▶ PROBLEM STATEMENT
Arrange the data as a numbered list, from the line containing "genus: Zenaida" through the last line, with both ends included and any blank lines omitted.

▶ RECORDS TO PROCESS

-=-=-

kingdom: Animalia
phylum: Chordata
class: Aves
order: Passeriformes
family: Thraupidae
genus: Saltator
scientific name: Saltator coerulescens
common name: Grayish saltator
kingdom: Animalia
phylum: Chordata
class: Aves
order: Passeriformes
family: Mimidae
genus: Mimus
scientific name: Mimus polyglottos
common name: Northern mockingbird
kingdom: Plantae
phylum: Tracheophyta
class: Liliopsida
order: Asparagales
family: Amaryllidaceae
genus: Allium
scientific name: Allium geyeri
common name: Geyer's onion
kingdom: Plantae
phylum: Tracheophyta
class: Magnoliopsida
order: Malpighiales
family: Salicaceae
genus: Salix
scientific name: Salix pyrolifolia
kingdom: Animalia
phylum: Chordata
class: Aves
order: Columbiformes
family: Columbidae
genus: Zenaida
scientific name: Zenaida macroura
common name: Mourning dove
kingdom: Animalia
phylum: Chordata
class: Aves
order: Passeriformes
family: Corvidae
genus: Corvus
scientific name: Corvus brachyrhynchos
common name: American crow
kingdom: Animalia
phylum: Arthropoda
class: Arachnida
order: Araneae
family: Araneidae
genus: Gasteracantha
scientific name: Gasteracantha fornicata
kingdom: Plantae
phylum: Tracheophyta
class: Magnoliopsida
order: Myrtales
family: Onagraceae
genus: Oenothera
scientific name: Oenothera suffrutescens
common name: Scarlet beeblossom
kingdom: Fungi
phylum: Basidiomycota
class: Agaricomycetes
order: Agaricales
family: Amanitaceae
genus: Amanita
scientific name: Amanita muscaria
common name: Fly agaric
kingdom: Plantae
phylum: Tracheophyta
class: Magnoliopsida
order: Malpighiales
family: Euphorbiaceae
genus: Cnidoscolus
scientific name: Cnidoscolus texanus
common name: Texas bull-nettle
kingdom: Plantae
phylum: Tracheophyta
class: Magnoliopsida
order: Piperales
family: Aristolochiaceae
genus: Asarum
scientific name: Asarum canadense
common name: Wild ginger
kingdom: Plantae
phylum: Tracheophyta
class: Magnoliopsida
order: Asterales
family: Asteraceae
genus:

-=-=-

▶ TASK ANSWER
1. genus: Zenaida
2. scientific name: Zenaida macroura
3. common name: Mourning dove
4. kingdom: Animalia
5. phylum: Chordata
6. class: Aves
7. order: Passeriformes
8. family: Corvidae
9. genus: Corvus
10. scientific name: Corvus brachyrhynchos
11. common name: American crow
12. kingdom: Animalia
13. phylum: Arthropoda
14. class: Arachnida
15. order: Araneae
16. family: Araneidae
17. genus: Gasteracantha
18. scientific name: Gasteracantha fornicata
19. kingdom: Plantae
20. phylum: Tracheophyta
21. class: Magnoliopsida
22. order: Myrtales
23. family: Onagraceae
24. genus: Oenothera
25. scientific name: Oenothera suffrutescens
26. common name: Scarlet beeblossom
27. kingdom: Fungi
28. phylum: Basidiomycota
29. class: Agaricomycetes
30. order: Agaricales
31. family: Amanitaceae
32. genus: Amanita
33. scientific name: Amanita muscaria
34. common name: Fly agaric
35. kingdom: Plantae
36. phylum: Tracheophyta
37. class: Magnoliopsida
38. order: Malpighiales
39. family: Euphorbiaceae
40. genus: Cnidoscolus
41. scientific name: Cnidoscolus texanus
42. common name: Texas bull-nettle
43. kingdom: Plantae
44. phylum: Tracheophyta
45. class: Magnoliopsida
46. order: Piperales
47. family: Aristolochiaceae
48. genus: Asarum
49. scientific name: Asarum canadense
50. common name: Wild ginger
51. kingdom: Plantae
52. phylum: Tracheophyta
53. class: Magnoliopsida
54. order: Asterales
55. family: Asteraceae
56. genus:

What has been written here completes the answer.